(Data begins)

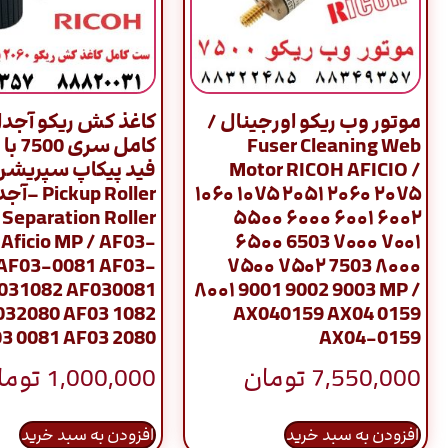
موتور وب ریکو اورجینال /
کاغذ کش ریکو آجد
Fuser Cleaning Web
کامل س
Motor RICOH AFICIO /
فید پیکاپ سپریشن
۱۰۶۰ ۱۰۷۵ ۲۰۵۱ ۲۰۶۰ ۲۰۷۵
– Separation Roller
۵۵۰۰ ۶۰۰۰ ۶۰۰۱ ۶۰۰۲
 Aficio MP / AF03-
۶۵۰۰ 6503 ۷۰۰۰ ۷۰۰۱
 AF03-0081 AF03-
۷۵۰۰ ۷۵۰۲ 7503 ۸۰۰۰
031082 AF030081
۸۰۰۱ 9001 9002 9003 MP /
032080 AF03 1082
AX040159 AX04 0159
3 0081 AF03 2080
AX04-0159
7,550,000
تومان
1,000,000
توما
افزودن به سبد خرید
افزودن به سبد خرید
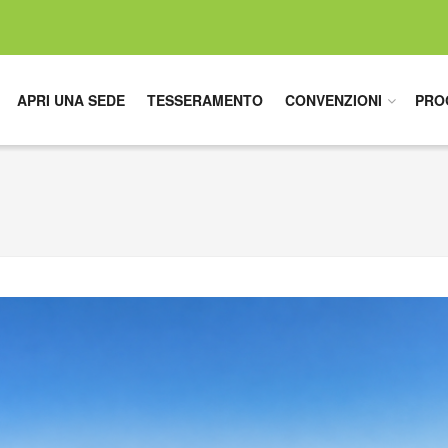
APRI UNA SEDE
TESSERAMENTO
CONVENZIONI
PRO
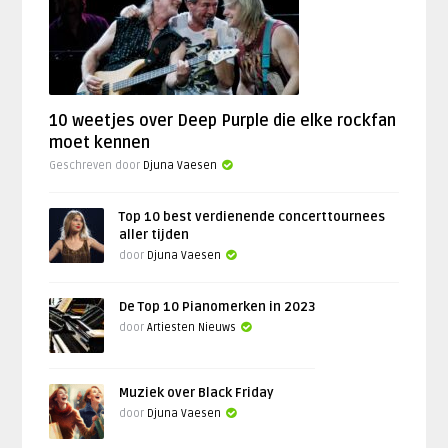
10 weetjes over Deep Purple die elke rockfan
moet kennen
Geschreven door
Djuna Vaesen
Top 10 best verdienende concerttournees
aller tijden
door
Djuna Vaesen
De Top 10 Pianomerken in 2023
door
Artiesten Nieuws
Muziek over Black Friday
door
Djuna Vaesen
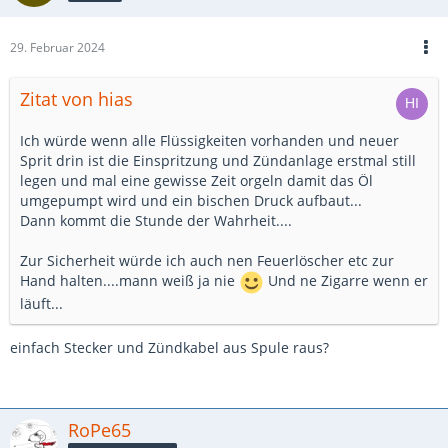
29. Februar 2024
Zitat von hias
Ich würde wenn alle Flüssigkeiten vorhanden und neuer
Sprit drin ist die Einspritzung und Zündanlage erstmal still
legen und mal eine gewisse Zeit orgeln damit das Öl
umgepumpt wird und ein bischen Druck aufbaut...
Dann kommt die Stunde der Wahrheit....
Zur Sicherheit würde ich auch nen Feuerlöscher etc zur
Hand halten....mann weiß ja nie
Und ne Zigarre wenn er
läuft...
einfach Stecker und Zündkabel aus Spule raus?
RoPe65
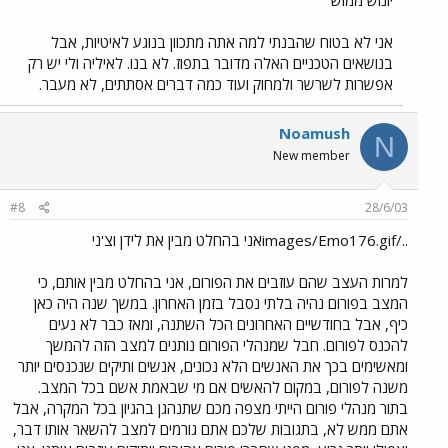
יונוש ממוש
אני לא בטוח שהבנתי למה אתה מתכוון בנוגע לאיטיות, אבל
בנושאים הטכניים האלה מדובר בתפוז. לא בנו. לאיליה ולי יש רק
אפשרות לשרשר ולמחוק ועוד כמה דברים אסתתים, לא מעבר.
Noamush
N
New member
#8
28/6/03
../images/Emo176.gifאני בהחלט מבין את לידן וצ'ני
למרות העצב שהם עוזבים את הפורום, אני בהחלט מבין אותם, כי
המצב בפורום נהיה בלתי נסבל בזמן האחרון. במשך שנה היה כאן
כיף, אבל בחודשיים האחרונים הכל השתנה, ומאז כבר לא נעים
להכנס לפורום. חבל שמנהלי הפורום נותנים למצב הזה להמשך
ומאשימים בכך את האנשים הלא נכונים, אנשים ותיקים שנכנסים יותר
משנה לפורום, במקום להאשים אם מי שבאמת אשם בכל המצב.
בתור מנהלי פורום הייתי מצפה מכם שתנהגן בהגיון בכל המקרה, אבל
אתם ממש לא, בתגובות שלכם אתם גורמים למצב להשאר אותו דבר,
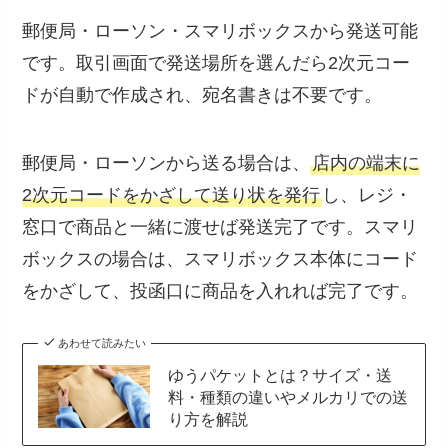
郵便局・ローソン・スマリボックスから発送可能
です。取引画面で発送場所を選んだら2次元コー
ドが自動で作成され、宛名書きは不要です。
郵便局・ローソンから送る場合は、
店内の端末に
2次元コードをかざして送り状を発行
し、レジ・
窓口で商品と一緒に渡せば発送完了です。スマリ
ボックスの場合は、スマリボックス本体にコード
をかざして、投函口に商品を入れれば完了です。
あわせて読みたい
ゆうパケットとは？サイズ・送
料・種類の違いやメルカリでの送
り方を解説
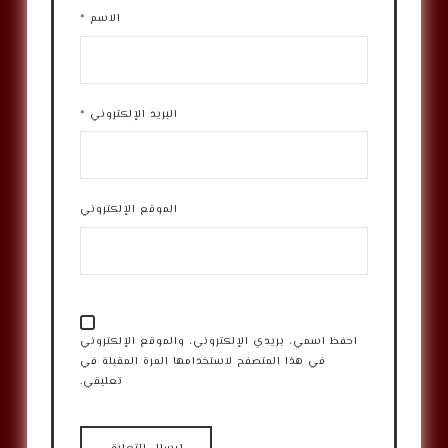
الاسم
*
البريد الإلكتروني
*
الموقع الإلكتروني
احفظ اسمي، بريدي الإلكتروني، والموقع الإلكتروني
في هذا المتصفح لاستخدامها المرة المقبلة في
تعليقي.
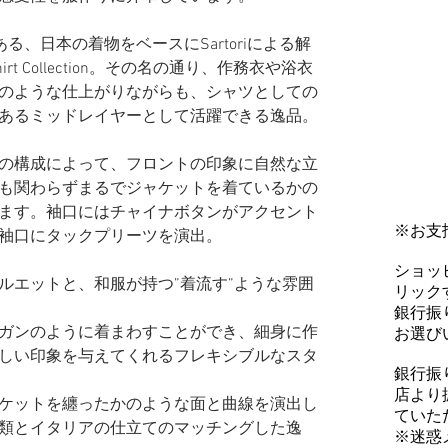
ある、日本の着物をベースにSartoriによる解
irt Collection。その名の通り、作務衣や浴衣
のような仕上がりながらも、シャツとしての
あるミッドレイヤーとして活躍できる逸品。
の構成によって、フロントの印象に自然な立
も関わらずまるでジャケットを着ているかの
ます。袖口にはチャイナボタンがアクセント
※お支
袖口にタックプリーツを演出。
ショッ
ルエットと、和服が持つ”着流す”ような雰囲
リックす
銀行振
ガンのように着まわすことができ、細身に作
お選び
しい印象を与えてくれるフレキシブルなスタ
銀行振
店より
ケットを纏ったかのような面と曲線を演出し
ていた
類とイタリアの仕立てのマッチングした逸
※迷惑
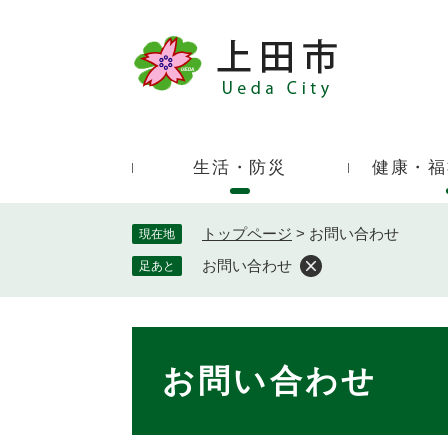
ペ
ー
ジ
キ
の
ー
先
ワ
頭
ー
で
生活・防災
健康・福
ド
す
検
。
索
トップページ
>
お問い合わせ
現在地
お問い合わせ
足あと
本
文
お問い合わせ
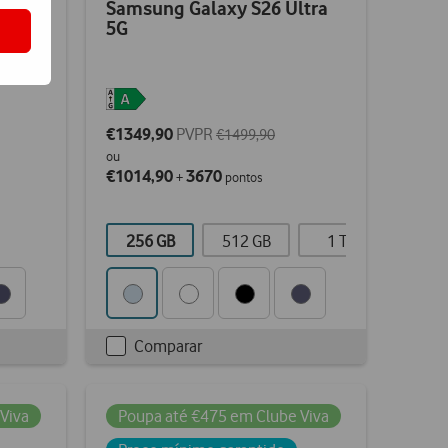
Samsung Galaxy S26 Ultra
G
5G
€1349,90
PVPR
€1499,90
ou
€1014,90
3670
+
pontos
256 GB
512 GB
1 TB
Comparar
Checkbox
not
ticked
Viva
Poupa até €475 em Clube Viva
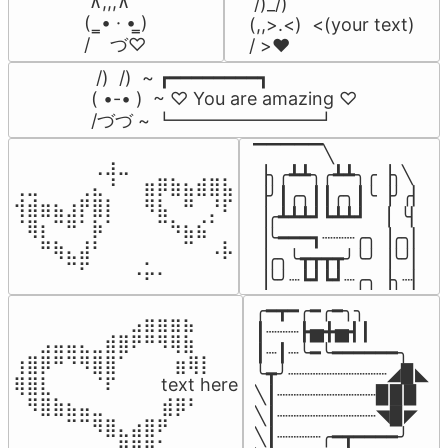
 ∧,,,∧

 /)_/)

(  ̳• · • ̳)

(,,>.<)  <(your text)

/    づ♡
/ >❤️
 /)  /)  ~ ┏━━━━━━━━┓

( •-• )  ~ ♡ You are amazing ♡

/づづ ~ ┗━━━━━━━━┛
▔▔▔▔▔╲

⠀⠀⠀⠀⠀⠀⢀⣰⣀⠀⠀⠀⠀⠀⠀⠀⠀

▕╮╭┻┻╮╭┻┻╮╭▕╮╲

⢀⣀⠀⠀⠀⢀⣄⠘⠀⠀⣶⡿⣷⣦⣾⣿⣧

▕╯┃╭╮┃┃╭╮┃╰▕╯╭▏

⢺⣾⣶⣦⣰⡟⣿⡇⠀⠀⠻⣧⠀⠛⠀⡘⠏

▕╭┻┻┻┛┗┻┻┛  ▕  ╰▏

⠈⢿⡆⠉⠛⠁⡷⠁⠀⠀⠀⠉⠳⣦⣮⠁⠀

▕╰━━━┓┈┈┈╭╮▕╭╮▏

⠀⠀⠛⢷⣄⣼⠃⠀⠀⠀⠀⠀⠀⠉⠀⠠⡧

▕╭╮╰┳┳┳┳╯╰╯▕╰╯▏

⠀⠀⠀⠀⠉⠋⠀⠀⠀⠠⡥⠄⠀⠀⠀⠀⠀
▕╰╯┈┗┛┗┛┈╭╮▕╮┈▏
╭━┳━╭━╭━╮╮

⠀⠀⠀⠀⠀⠀⠀⠀⠀⣠⣶⣶⣶⣦⠀⠀

┃┈┈┈┣▅╋▅┫┃

⠀⠀⣠⣤⣤⣄⣀⣾⣿⠟⠛⠻⢿⣷⠀

┃┈┃┈╰━╰━━━━━━╮

⢰⣿⡿⠛⠙⠻⣿⣿⠁⠀⠀ ⠀⣶⢿⡇

╰┳╯┈┈┈┈┈┈┈┈┈◢▉◣

⢿⣿⣇⠀⠀⠀⠈⠏⠀⠀⠀ text here

╲┃┈┈┈┈┈┈┈┈┈▉▉▉

⠀⠻⣿⣷⣦⣤⣀⠀⠀⠀ ⠀⣾⡿⠃⠀

╲┃┈┈┈┈┈┈┈┈┈◥▉◤

⠀⠀⠀⠀⠉⠉⠻⣿⣄⣴⣿⠟⠀⠀⠀

╲┃┈┈┈┈╭━┳━━━━╯

⠀⠀⠀⠀⠀⠀⠀⠀⣿⡿⠟⠁⠀⠀⠀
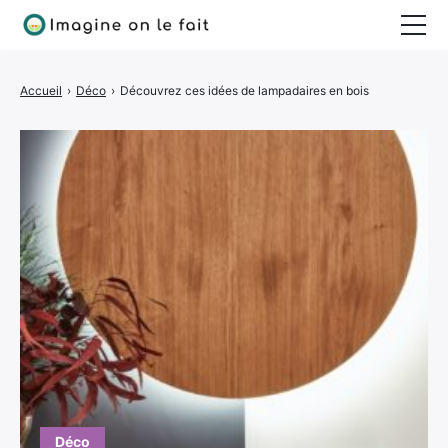
Jardinage
Accueil
›
Déco
›
Découvrez ces idées de lampadaires en bois
Bricolage
Déco
Quotidien
Déco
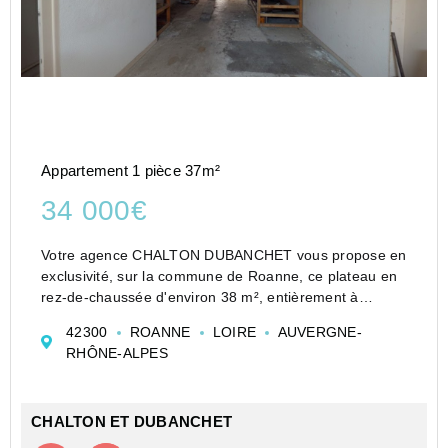
Appartement 1 pièce 37m²
34 000€
Votre agence CHALTON DUBANCHET vous propose en
exclusivité, sur la commune de Roanne, ce plateau en
rez-de-chaussée d'environ 38 m², entièrement à
réhabiliter, offrant de nombreuses possibilités
42300
ROANNE
LOIRE
AUVERGNE-
d'aménagement.
RHÔNE-ALPES
Ce bien sera viabilisé (eau, électric...
CHALTON ET DUBANCHET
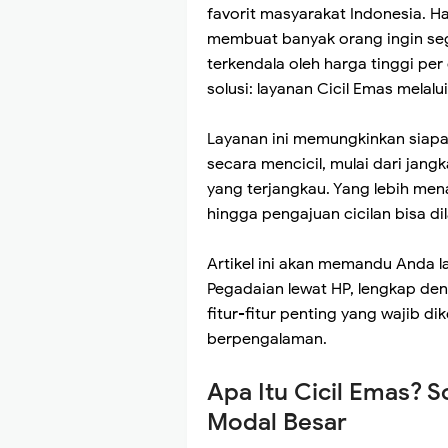
favorit masyarakat Indonesia. H
membuat banyak orang ingin seg
terkendala oleh harga tinggi pe
solusi: layanan Cicil Emas melalu
Layanan ini memungkinkan siapa
secara mencicil, mulai dari jan
yang terjangkau. Yang lebih mena
hingga pengajuan cicilan bisa d
Artikel ini akan memandu Anda la
Pegadaian lewat HP, lengkap den
fitur-fitur penting yang wajib 
berpengalaman.
Apa Itu Cicil Emas? S
Modal Besar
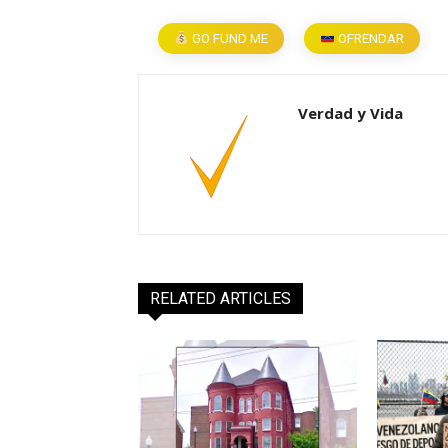
GO FUND ME
OFRENDAR
Verdad y Vida
RELATED ARTICLES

(Data ends)

What to work on: From the records above, give again only the part that opens with the line containing "しい印象を与えてくれるフレキシブルなスタ" and closes with the line containing "Apa Itu Cicil Emas? S". Keep both ends but drop the pictures.

Answer to this exercise:
しい印象を与えてくれるフレキシブルなスタ
銀行振
店より
ケットを纏ったかのような面と曲線を演出し
ていた
類とイタリアの仕立てのマッチングした逸
※迷惑
ペ
ー
ジ
キ
の
ー
先
ワ
頭
ー
で
生活・防災
健康・福
ド
す
検
。
索
トップページ
>
お問い合わせ
現在地
お問い合わせ
足あと
本
文
お問い合わせ
Samsung Galaxy S26 Ultra
G
5G
€1349,90
PVPR
€1499,90
ou
€1014,90
3670
+
pontos
256 GB
512 GB
1 TB
Comparar
Checkbox
not
ticked
Viva
Poupa até €475 em Clube Viva
 ∧,,,∧

 /)_/)

(  ̳• · • ̳)

(,,>.<)  <(your text)

/    づ♡
/ >❤️
 /)  /)  ~ ┏━━━━━━━━┓

( •-• )  ~ ♡ You are amazing ♡

/づづ ~ ┗━━━━━━━━┛
▔▔▔▔▔╲

⠀⠀⠀⠀⠀⠀⢀⣰⣀⠀⠀⠀⠀⠀⠀⠀⠀

▕╮╭┻┻╮╭┻┻╮╭▕╮╲

⢀⣀⠀⠀⠀⢀⣄⠘⠀⠀⣶⡿⣷⣦⣾⣿⣧

▕╯┃╭╮┃┃╭╮┃╰▕╯╭▏

⢺⣾⣶⣦⣰⡟⣿⡇⠀⠀⠻⣧⠀⠛⠀⡘⠏

▕╭┻┻┻┛┗┻┻┛  ▕  ╰▏

⠈⢿⡆⠉⠛⠁⡷⠁⠀⠀⠀⠉⠳⣦⣮⠁⠀

▕╰━━━┓┈┈┈╭╮▕╭╮▏

⠀⠀⠛⢷⣄⣼⠃⠀⠀⠀⠀⠀⠀⠉⠀⠠⡧

▕╭╮╰┳┳┳┳╯╰╯▕╰╯▏

⠀⠀⠀⠀⠉⠋⠀⠀⠀⠠⡥⠄⠀⠀⠀⠀⠀
▕╰╯┈┗┛┗┛┈╭╮▕╮┈▏
╭━┳━╭━╭━╮╮

⠀⠀⠀⠀⠀⠀⠀⠀⠀⣠⣶⣶⣶⣦⠀⠀

┃┈┈┈┣▅╋▅┫┃

⠀⠀⣠⣤⣤⣄⣀⣾⣿⠟⠛⠻⢿⣷⠀

┃┈┃┈╰━╰━━━━━━╮

⢰⣿⡿⠛⠙⠻⣿⣿⠁⠀⠀ ⠀⣶⢿⡇

╰┳╯┈┈┈┈┈┈┈┈┈◢▉◣

⢿⣿⣇⠀⠀⠀⠈⠏⠀⠀⠀ text here

╲┃┈┈┈┈┈┈┈┈┈▉▉▉

⠀⠻⣿⣷⣦⣤⣀⠀⠀⠀ ⠀⣾⡿⠃⠀

╲┃┈┈┈┈┈┈┈┈┈◥▉◤

⠀⠀⠀⠀⠉⠉⠻⣿⣄⣴⣿⠟⠀⠀⠀

╲┃┈┈┈┈╭━┳━━━━╯

⠀⠀⠀⠀⠀⠀⠀⠀⣿⡿⠟⠁⠀⠀⠀
Jardinage
Accueil
›
Déco
›
Découvrez ces idées de lampadaires en bois
Bricolage
Déco
Quotidien
Déco
Appartement 1 pièce 37m²
34 000€
Votre agence CHALTON DUBANCHET vous propose en
exclusivité, sur la commune de Roanne, ce plateau en
rez-de-chaussée d'environ 38 m², entièrement à
réhabiliter, offrant de nombreuses possibilités
42300
ROANNE
LOIRE
AUVERGNE-
d'aménagement.
RHÔNE-ALPES
Ce bien sera viabilisé (eau, électric...
CHALTON ET DUBANCHET
favorit masyarakat Indonesia. H
membuat banyak orang ingin seg
terkendala oleh harga tinggi pe
solusi: layanan Cicil Emas melalu
Layanan ini memungkinkan siapa
secara mencicil, mulai dari jan
yang terjangkau. Yang lebih mena
hingga pengajuan cicilan bisa d
Artikel ini akan memandu Anda la
Pegadaian lewat HP, lengkap den
fitur-fitur penting yang wajib 
berpengalaman.
Apa Itu Cicil Emas? S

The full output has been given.